**TO-DO ITEM**
The lines you return must be all those in the data that hold the string "SALIENT".

=== SOURCE INFORMATION ===

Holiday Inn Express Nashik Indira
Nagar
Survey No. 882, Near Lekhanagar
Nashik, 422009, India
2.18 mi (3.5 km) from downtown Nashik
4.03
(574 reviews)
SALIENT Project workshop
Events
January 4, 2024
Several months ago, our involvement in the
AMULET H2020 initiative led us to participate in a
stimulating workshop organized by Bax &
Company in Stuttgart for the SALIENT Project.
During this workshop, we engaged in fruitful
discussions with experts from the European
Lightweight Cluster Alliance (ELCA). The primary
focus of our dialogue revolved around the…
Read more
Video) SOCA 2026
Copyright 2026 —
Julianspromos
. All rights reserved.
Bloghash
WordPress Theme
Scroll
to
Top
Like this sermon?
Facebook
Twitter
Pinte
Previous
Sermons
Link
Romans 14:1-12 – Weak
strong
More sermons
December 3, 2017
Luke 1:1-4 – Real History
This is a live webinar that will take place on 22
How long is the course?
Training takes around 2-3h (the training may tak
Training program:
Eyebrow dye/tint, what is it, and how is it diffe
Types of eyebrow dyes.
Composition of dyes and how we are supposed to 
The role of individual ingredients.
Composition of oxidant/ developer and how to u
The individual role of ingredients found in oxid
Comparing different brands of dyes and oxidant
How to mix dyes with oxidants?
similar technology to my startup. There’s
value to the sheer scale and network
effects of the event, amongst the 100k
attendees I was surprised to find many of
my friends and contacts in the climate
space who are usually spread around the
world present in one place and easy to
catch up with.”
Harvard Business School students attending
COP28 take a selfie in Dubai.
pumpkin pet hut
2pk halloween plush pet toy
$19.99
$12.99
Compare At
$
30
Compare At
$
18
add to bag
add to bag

===

**TASK SOLUTION**
SALIENT Project workshop
Company in Stuttgart for the SALIENT Project.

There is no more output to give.